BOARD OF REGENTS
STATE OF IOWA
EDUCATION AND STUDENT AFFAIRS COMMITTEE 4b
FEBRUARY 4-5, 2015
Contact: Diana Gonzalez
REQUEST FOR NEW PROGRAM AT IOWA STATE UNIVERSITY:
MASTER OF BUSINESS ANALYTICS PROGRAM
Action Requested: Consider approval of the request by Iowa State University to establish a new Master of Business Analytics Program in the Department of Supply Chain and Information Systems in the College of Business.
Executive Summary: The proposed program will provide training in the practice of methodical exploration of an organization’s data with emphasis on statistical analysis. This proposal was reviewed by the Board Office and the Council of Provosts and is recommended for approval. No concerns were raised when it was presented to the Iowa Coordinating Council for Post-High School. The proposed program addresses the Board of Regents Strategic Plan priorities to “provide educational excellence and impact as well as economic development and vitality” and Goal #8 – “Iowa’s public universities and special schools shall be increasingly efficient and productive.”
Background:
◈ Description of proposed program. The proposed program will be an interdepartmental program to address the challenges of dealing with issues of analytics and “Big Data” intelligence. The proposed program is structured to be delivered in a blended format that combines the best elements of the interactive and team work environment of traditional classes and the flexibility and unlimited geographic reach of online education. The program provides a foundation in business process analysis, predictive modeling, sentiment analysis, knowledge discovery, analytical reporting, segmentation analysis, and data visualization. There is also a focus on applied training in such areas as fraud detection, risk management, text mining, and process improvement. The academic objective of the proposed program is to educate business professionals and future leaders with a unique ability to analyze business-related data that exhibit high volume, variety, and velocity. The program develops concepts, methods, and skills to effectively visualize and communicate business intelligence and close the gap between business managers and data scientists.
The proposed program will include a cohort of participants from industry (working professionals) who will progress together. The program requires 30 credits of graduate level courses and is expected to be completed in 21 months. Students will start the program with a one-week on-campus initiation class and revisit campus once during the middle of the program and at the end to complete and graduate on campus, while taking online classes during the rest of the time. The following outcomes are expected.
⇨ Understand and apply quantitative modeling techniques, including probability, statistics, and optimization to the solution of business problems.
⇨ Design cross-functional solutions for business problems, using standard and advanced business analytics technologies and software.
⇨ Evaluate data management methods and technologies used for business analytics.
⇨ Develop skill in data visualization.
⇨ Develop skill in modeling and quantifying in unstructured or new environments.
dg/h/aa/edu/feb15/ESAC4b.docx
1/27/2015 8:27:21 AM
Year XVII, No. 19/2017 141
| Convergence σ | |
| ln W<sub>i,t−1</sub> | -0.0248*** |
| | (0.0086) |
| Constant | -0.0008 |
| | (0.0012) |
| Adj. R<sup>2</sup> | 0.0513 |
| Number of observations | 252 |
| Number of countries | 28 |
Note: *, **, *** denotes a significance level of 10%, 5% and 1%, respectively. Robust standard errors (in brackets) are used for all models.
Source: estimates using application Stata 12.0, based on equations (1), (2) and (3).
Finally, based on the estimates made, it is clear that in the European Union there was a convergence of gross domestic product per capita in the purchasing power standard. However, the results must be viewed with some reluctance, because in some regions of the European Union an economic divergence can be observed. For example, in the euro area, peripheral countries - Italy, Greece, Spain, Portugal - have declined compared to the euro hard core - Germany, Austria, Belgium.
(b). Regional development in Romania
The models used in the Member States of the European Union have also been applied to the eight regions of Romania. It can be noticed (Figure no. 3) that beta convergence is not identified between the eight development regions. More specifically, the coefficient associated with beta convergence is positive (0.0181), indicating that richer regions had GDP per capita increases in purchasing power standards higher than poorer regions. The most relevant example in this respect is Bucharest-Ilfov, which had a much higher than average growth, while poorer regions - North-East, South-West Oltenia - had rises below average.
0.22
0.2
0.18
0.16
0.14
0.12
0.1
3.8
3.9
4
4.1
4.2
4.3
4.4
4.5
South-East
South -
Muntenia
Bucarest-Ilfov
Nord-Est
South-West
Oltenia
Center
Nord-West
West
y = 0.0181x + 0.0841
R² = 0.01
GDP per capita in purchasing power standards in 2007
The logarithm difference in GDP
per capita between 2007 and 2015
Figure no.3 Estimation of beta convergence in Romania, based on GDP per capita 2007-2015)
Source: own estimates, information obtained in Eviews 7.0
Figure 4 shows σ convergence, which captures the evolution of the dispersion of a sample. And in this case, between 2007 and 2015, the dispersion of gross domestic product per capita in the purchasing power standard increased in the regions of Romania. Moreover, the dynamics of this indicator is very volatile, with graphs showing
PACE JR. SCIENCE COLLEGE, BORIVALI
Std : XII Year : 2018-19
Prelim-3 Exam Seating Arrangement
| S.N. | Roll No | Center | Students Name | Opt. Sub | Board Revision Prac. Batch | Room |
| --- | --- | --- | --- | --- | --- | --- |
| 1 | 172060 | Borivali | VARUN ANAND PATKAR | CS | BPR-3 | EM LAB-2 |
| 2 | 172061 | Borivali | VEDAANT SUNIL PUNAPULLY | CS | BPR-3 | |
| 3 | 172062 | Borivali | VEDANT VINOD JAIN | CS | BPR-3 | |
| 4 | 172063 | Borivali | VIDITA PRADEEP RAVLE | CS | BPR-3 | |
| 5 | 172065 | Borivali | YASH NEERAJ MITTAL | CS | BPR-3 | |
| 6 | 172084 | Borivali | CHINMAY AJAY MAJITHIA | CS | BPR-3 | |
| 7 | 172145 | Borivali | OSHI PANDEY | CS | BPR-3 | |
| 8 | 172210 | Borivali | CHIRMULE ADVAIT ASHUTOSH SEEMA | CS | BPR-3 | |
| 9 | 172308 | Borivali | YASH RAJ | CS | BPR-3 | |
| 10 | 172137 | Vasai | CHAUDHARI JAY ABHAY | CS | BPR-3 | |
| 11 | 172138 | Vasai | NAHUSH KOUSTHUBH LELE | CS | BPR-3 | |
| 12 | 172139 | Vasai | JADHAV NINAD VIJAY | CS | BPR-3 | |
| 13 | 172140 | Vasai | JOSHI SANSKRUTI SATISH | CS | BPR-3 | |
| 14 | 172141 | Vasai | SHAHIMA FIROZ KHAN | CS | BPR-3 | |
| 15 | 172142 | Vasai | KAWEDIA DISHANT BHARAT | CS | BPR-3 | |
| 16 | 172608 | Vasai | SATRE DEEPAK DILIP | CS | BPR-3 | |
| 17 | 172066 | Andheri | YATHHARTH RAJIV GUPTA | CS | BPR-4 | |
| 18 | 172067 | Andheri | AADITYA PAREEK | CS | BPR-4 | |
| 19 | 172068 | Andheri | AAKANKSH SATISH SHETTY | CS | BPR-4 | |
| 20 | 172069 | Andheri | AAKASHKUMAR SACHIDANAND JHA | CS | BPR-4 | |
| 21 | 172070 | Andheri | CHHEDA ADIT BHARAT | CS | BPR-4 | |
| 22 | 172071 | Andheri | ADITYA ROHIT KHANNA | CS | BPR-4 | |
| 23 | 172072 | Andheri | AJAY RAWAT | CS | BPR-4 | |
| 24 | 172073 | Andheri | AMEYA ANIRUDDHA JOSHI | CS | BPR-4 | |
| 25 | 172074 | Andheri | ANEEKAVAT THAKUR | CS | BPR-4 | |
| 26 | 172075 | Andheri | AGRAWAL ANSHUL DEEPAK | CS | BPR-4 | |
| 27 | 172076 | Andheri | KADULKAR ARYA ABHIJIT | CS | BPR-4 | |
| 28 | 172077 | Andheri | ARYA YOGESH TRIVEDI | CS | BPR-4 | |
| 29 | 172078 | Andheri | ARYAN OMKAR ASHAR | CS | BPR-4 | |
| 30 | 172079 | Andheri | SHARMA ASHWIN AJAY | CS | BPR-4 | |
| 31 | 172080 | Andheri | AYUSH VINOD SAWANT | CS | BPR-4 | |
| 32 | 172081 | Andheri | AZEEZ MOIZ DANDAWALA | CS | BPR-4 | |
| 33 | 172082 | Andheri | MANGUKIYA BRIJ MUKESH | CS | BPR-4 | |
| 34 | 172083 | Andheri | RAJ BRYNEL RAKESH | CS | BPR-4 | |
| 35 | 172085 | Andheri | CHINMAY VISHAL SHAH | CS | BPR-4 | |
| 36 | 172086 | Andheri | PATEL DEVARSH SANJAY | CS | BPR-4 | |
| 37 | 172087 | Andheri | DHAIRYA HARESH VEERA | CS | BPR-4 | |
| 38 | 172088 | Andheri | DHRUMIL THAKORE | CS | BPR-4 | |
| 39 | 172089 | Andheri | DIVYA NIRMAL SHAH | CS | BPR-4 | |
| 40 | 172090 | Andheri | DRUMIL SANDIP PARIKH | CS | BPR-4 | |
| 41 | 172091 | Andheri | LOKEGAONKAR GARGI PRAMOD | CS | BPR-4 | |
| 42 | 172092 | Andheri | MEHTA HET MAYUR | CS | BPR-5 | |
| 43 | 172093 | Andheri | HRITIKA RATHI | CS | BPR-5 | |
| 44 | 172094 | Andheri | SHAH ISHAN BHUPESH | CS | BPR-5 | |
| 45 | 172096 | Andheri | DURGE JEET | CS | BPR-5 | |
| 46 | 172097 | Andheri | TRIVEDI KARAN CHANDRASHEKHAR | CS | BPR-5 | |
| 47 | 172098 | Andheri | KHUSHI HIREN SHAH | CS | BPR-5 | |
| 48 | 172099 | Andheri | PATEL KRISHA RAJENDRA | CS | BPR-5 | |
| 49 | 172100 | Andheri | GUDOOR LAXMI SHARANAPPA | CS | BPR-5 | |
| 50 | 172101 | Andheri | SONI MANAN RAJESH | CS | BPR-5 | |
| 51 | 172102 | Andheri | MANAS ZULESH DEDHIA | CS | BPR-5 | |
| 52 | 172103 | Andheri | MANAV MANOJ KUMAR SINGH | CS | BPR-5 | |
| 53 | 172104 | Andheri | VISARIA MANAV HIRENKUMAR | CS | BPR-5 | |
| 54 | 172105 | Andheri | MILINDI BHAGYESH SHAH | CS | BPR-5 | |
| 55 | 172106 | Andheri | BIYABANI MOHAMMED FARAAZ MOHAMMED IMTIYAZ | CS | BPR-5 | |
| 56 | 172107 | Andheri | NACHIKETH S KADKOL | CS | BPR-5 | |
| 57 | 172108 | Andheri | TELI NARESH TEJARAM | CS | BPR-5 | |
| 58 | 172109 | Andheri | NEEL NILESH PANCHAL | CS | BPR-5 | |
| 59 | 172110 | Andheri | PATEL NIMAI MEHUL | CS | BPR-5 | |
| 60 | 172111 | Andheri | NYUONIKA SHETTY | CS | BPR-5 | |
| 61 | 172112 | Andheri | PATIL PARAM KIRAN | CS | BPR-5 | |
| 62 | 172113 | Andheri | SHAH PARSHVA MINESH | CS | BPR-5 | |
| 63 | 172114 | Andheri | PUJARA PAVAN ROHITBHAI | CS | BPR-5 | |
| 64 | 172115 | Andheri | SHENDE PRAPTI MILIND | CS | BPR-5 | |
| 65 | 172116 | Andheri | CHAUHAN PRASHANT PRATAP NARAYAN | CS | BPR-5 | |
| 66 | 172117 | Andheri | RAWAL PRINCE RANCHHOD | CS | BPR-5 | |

**TASK GOAL**
Go back to the listing above. Copy word for word the lines from the one with "BHARAT | CS | BPR-3 | |" through the one with "THAKUR | CS | BPR-4 | |", and nothing more.

**OUTPUT OF THE TASK**
| 15 | 172142 | Vasai | KAWEDIA DISHANT BHARAT | CS | BPR-3 | |
| 16 | 172608 | Vasai | SATRE DEEPAK DILIP | CS | BPR-3 | |
| 17 | 172066 | Andheri | YATHHARTH RAJIV GUPTA | CS | BPR-4 | |
| 18 | 172067 | Andheri | AADITYA PAREEK | CS | BPR-4 | |
| 19 | 172068 | Andheri | AAKANKSH SATISH SHETTY | CS | BPR-4 | |
| 20 | 172069 | Andheri | AAKASHKUMAR SACHIDANAND JHA | CS | BPR-4 | |
| 21 | 172070 | Andheri | CHHEDA ADIT BHARAT | CS | BPR-4 | |
| 22 | 172071 | Andheri | ADITYA ROHIT KHANNA | CS | BPR-4 | |
| 23 | 172072 | Andheri | AJAY RAWAT | CS | BPR-4 | |
| 24 | 172073 | Andheri | AMEYA ANIRUDDHA JOSHI | CS | BPR-4 | |
| 25 | 172074 | Andheri | ANEEKAVAT THAKUR | CS | BPR-4 | |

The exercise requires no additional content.